** Opening The data block **

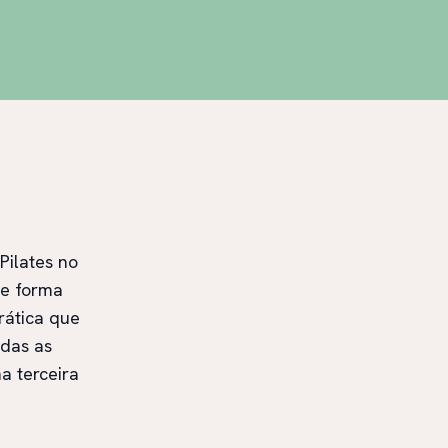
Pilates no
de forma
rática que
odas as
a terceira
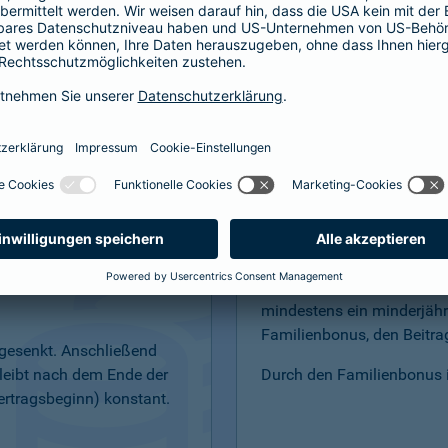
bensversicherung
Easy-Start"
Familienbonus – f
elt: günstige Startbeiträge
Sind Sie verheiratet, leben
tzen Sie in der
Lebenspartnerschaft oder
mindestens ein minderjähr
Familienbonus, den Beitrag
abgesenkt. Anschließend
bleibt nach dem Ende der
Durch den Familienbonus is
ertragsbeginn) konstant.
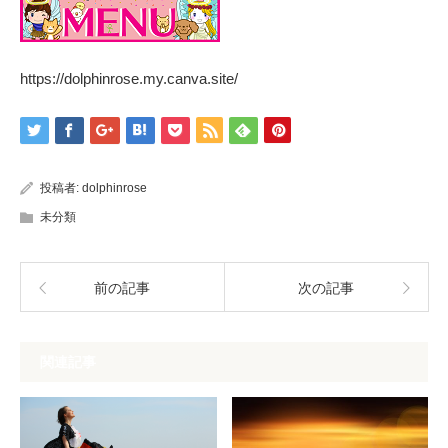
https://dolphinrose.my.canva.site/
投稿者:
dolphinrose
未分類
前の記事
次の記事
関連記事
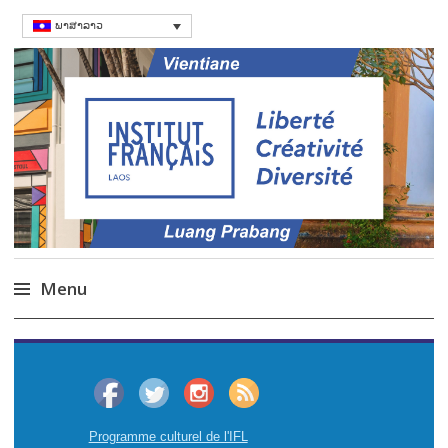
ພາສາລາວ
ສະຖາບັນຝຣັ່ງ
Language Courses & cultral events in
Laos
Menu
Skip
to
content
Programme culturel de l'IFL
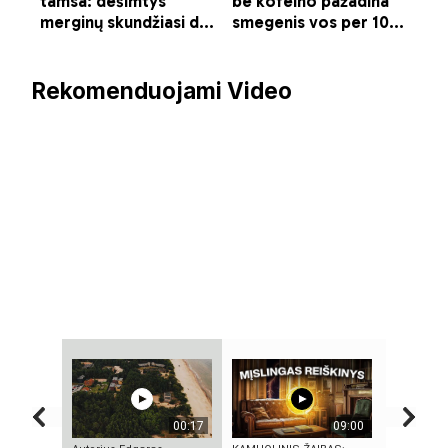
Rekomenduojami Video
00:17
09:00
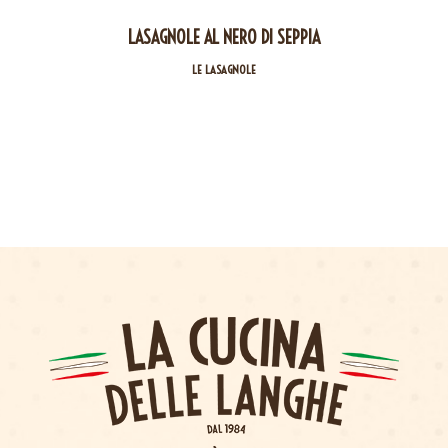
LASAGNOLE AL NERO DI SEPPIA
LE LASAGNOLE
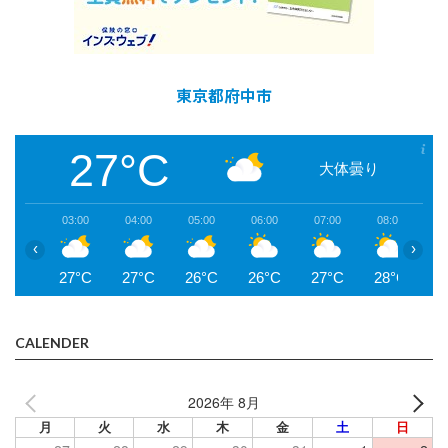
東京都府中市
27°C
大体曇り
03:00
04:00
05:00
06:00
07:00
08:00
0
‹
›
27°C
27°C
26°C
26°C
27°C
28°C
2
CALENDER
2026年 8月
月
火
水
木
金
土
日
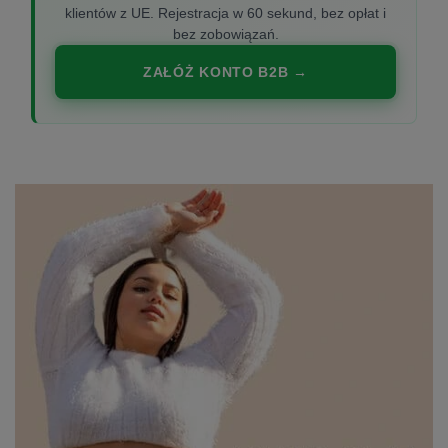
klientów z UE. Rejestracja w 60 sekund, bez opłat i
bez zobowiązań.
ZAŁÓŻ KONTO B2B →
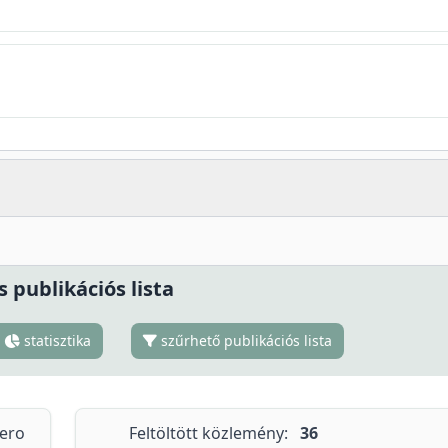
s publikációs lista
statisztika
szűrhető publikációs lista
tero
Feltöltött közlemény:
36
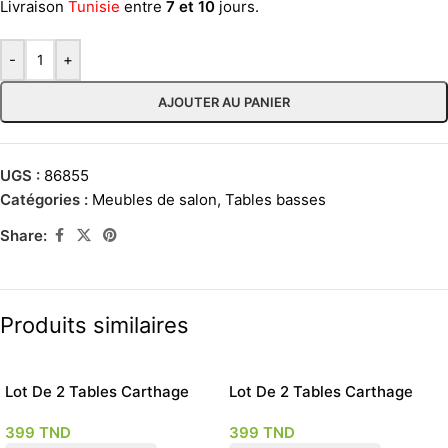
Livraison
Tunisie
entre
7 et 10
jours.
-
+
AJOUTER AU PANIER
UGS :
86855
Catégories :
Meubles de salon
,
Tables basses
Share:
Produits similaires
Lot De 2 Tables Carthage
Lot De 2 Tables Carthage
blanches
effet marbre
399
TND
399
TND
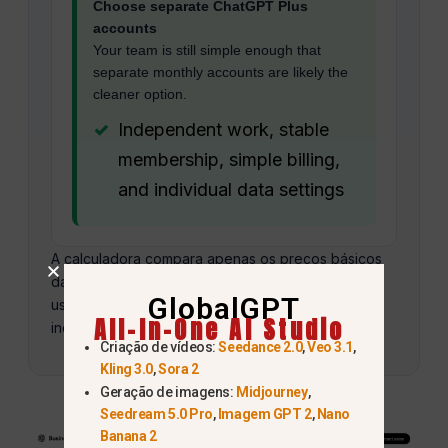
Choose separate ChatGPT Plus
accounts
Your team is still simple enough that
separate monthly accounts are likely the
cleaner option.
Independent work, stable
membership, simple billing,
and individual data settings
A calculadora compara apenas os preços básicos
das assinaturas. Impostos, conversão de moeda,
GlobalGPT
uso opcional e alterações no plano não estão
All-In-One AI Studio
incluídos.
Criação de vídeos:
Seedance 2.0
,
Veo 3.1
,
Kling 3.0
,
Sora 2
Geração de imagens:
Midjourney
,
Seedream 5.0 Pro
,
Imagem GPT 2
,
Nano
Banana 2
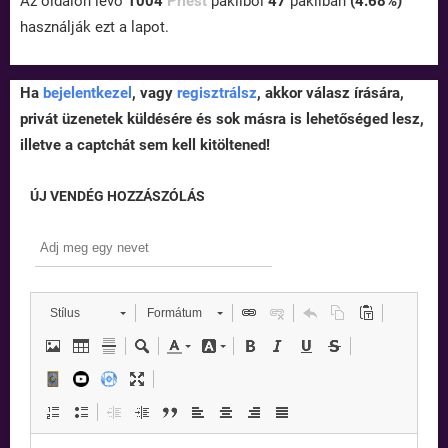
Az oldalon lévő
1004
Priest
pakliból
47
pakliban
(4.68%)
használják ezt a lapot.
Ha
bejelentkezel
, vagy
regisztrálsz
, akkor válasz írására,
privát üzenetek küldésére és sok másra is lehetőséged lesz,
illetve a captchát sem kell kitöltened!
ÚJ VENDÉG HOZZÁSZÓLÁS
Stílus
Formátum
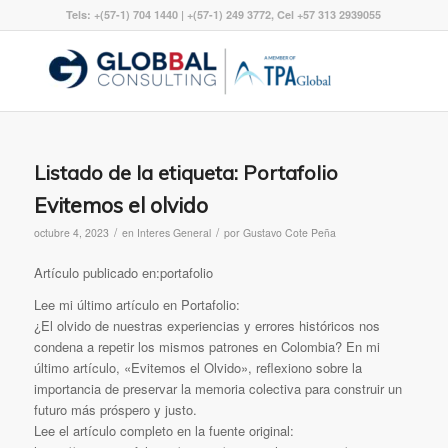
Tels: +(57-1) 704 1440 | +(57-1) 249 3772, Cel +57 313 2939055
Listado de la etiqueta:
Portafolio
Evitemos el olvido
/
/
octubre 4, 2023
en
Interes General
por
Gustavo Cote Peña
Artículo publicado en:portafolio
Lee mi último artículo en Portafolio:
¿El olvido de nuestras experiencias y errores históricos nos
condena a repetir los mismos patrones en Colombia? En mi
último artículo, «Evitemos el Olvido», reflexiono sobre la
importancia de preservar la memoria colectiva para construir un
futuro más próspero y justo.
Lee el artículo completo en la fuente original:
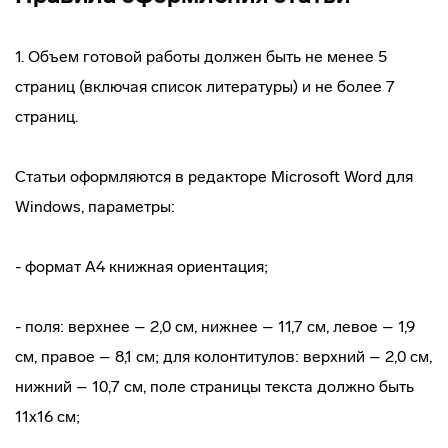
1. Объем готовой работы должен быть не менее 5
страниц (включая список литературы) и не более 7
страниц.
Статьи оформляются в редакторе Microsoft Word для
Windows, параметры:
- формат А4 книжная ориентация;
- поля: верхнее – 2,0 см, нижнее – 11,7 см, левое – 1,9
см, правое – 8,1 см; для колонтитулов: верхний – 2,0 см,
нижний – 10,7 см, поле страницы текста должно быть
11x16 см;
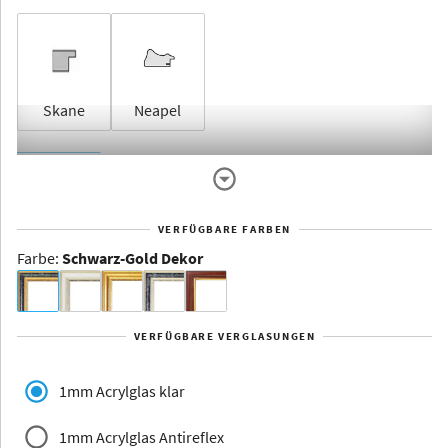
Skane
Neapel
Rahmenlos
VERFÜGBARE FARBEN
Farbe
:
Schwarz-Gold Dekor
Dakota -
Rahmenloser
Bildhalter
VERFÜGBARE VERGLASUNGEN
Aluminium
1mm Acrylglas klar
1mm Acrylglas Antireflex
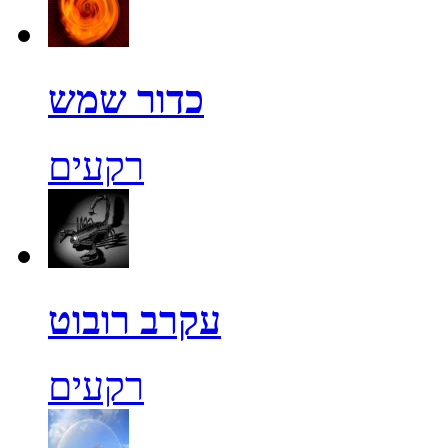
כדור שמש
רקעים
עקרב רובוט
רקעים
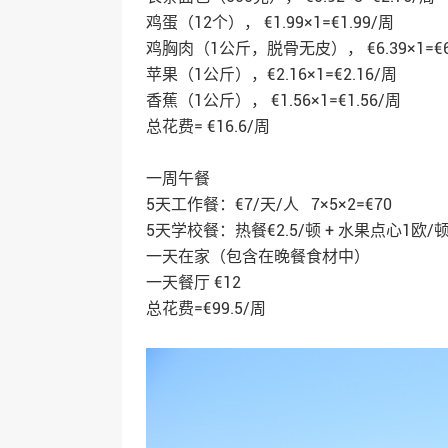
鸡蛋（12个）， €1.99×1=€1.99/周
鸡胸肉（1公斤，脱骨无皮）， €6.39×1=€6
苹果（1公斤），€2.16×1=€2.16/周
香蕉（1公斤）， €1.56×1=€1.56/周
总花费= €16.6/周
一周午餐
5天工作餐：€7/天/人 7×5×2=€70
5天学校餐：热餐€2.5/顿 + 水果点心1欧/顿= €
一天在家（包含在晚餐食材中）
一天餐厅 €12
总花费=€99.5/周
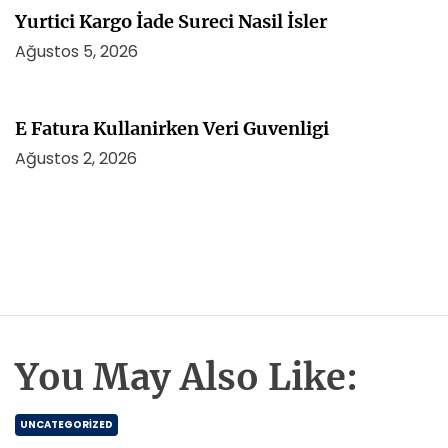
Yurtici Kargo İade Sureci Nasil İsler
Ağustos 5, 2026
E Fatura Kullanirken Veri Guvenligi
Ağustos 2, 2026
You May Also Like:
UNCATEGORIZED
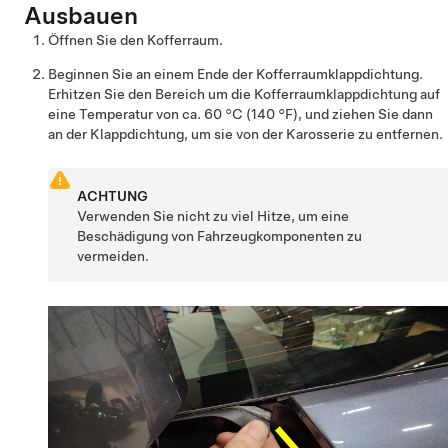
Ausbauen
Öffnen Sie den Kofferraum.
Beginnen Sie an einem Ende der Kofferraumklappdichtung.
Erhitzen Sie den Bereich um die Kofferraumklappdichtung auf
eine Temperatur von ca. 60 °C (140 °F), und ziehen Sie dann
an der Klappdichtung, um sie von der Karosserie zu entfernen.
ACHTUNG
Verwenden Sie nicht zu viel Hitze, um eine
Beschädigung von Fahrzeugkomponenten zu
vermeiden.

** Closing The data block **

## Directions for this task:
Count the lines of the material that contain the word "VERFÜGBARE" and state the resulting number without further remark.

## Answer to this problem:
2